Saturday, May 7, 2011

Michelangelo Ristorante

Address: 3005 Highland Dr., Salt Lake City, UT 84106. 801.466.0961.

Review: We lived down the road from Michelangelo Ristorante and have driven past it a thousand times. We finally decided to try it out on my wife's birthday.

We began with prosciutto e melone: a classic pairing. The prosciutto was good quality, salty, meaty, thinly sliced. The melon was out of season and, in addition to being a bit tough, had not fully developed its sugar. Because of this, the prosciutto took over and the dish was too salty.

Next came the pasta dishes. I ordered the gnocchi al pesto, another classic dish.

Gnocchi are nothing more than cooked potatoes, flour, egg and salt. A truly good gnoccho is light and feels like a pillow in your mouth. (This might sound a bit far-fetched, but thus is the magic touch of really good gnocchi makers.) In contrast, these gnocchi were dense and bland. The pesto was more cream based than the traditional pesto genovese, and lacked any flavor of pine nuts or parmigiano reggiano, or basil for that matter.

Much the same could be said for the gnocchi al pomodoro.

Amazingly, there was no offer of parmigiano reggiano with this dish (a perfunctory gesture). Not that parm would have saved the dish from the blandness of the sauce, but it would have helped.

My wife had the ravioli filled with spinach.

The ravioli were supposed to be served with a sage and butter sauce, but it inexplicably came served with a sage and cream sauce, with a little bit of butter added. This aside, the ravioli were quality. They possessed that pop of spinach when bitten into. The pasta portion was thin texturally smooth. If the sauce had been what it said it would be, this dish would have been great.

And, because it was the wife's birthday, we ordered some desserts. She got the a cannolo, which was filled with sweetened ricotta, chocolate, and orange zest, and topped with berries.

While the cannolo was properly crunchy (something that doesn't happen often because they're filled hours before eating and become soggy), the flavors in the ricotta were muddled. There was no hint of orange, and the berries did not add much flavor to the dish.

I had the torta di frutta (misspelled torta de fruta on the menu).

This torta is, in reality, a crostata with a lemon cream filling covered in seasonal berries. The crust, which really should be the star of any crostata, was soggy and dense. There was neither flakiness nor flavor present. The filling had almost no lemon flavor to it, and thus was simply a bland creamy, sugary filling. And with no lemon to cut through the fat of the filling and contrast with the berries, there just wasn't much personality.

In the end, I would come back for the ravioli, but not for anything else.

Rating: 4.5/10 (5/10 is average. The ravioli saved the rating from being lower).
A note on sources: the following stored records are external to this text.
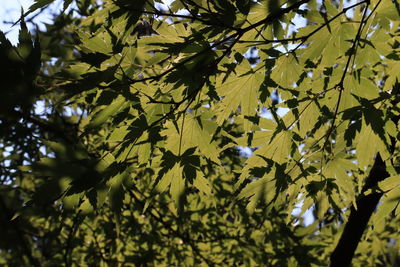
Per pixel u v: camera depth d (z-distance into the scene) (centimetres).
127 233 530
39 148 531
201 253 538
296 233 494
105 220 539
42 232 636
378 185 238
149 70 267
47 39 460
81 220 207
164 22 209
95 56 197
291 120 240
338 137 249
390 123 227
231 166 484
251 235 511
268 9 208
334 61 238
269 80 233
Michelangelo Ristorante on Urbanspoon

4 comments:

  1. When we lived in Michigan, we found a little hole-in-the-wall restaurant to try out. By the menu, it served a little bit of everything. I don't remember what Angie got, but I tried the gnocchi with Gorgonzola. This was something like five years ago now, and it was also the last time I had truly excellent gnocchi.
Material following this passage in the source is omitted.